WHAT IS BEING ASKED:
Report every row below that contains the word "style", copying each such row in full.

GIVEN DATA:
%%

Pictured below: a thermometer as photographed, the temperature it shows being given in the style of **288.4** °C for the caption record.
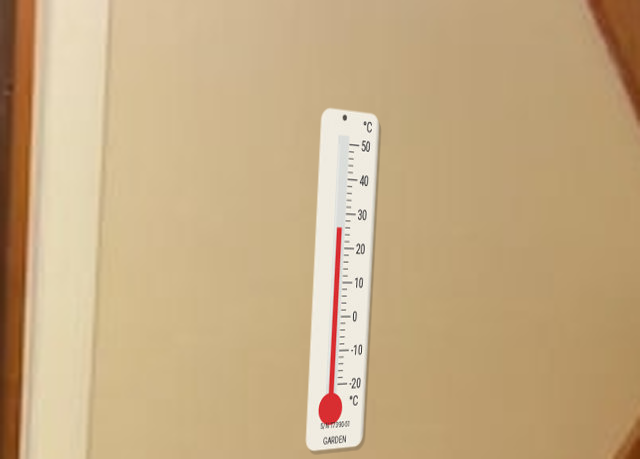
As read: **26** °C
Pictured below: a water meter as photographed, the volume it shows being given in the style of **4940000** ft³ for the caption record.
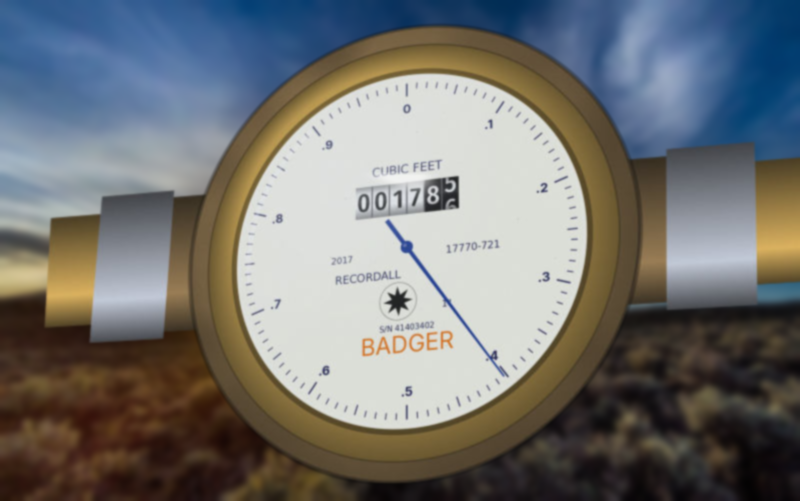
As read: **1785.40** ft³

%%
%%

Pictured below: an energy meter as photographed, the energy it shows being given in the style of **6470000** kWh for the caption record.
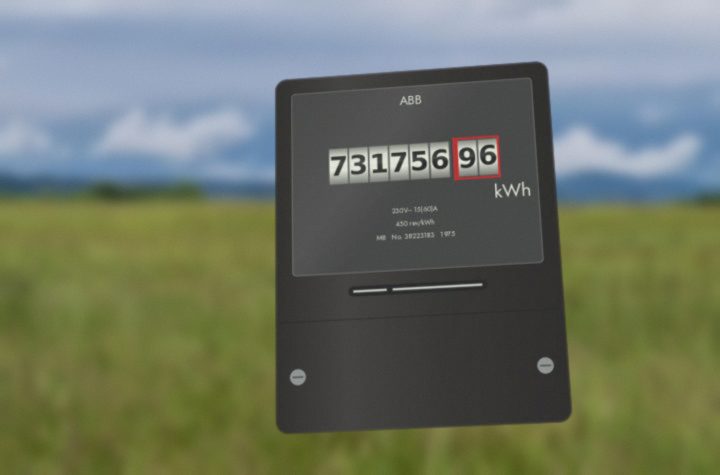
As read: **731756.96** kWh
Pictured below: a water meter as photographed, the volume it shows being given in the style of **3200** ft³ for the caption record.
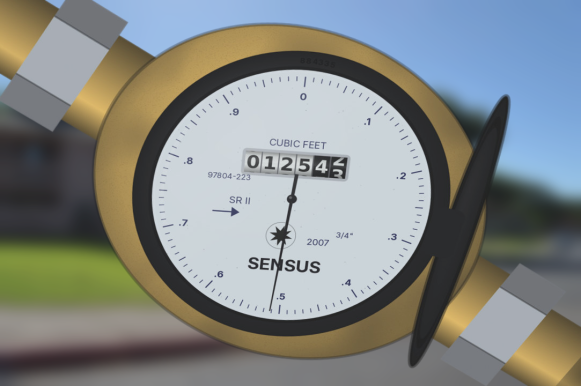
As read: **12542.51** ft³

%%

RESULT:
Pictured below: a thermometer as photographed, the temperature it shows being given in the style of **288.4** °C for the caption record.
Pictured below: a water meter as photographed, the volume it shows being given in the style of **4940000** ft³ for the caption record.
Pictured below: an energy meter as photographed, the energy it shows being given in the style of **6470000** kWh for the caption record.
Pictured below: a water meter as photographed, the volume it shows being given in the style of **3200** ft³ for the caption record.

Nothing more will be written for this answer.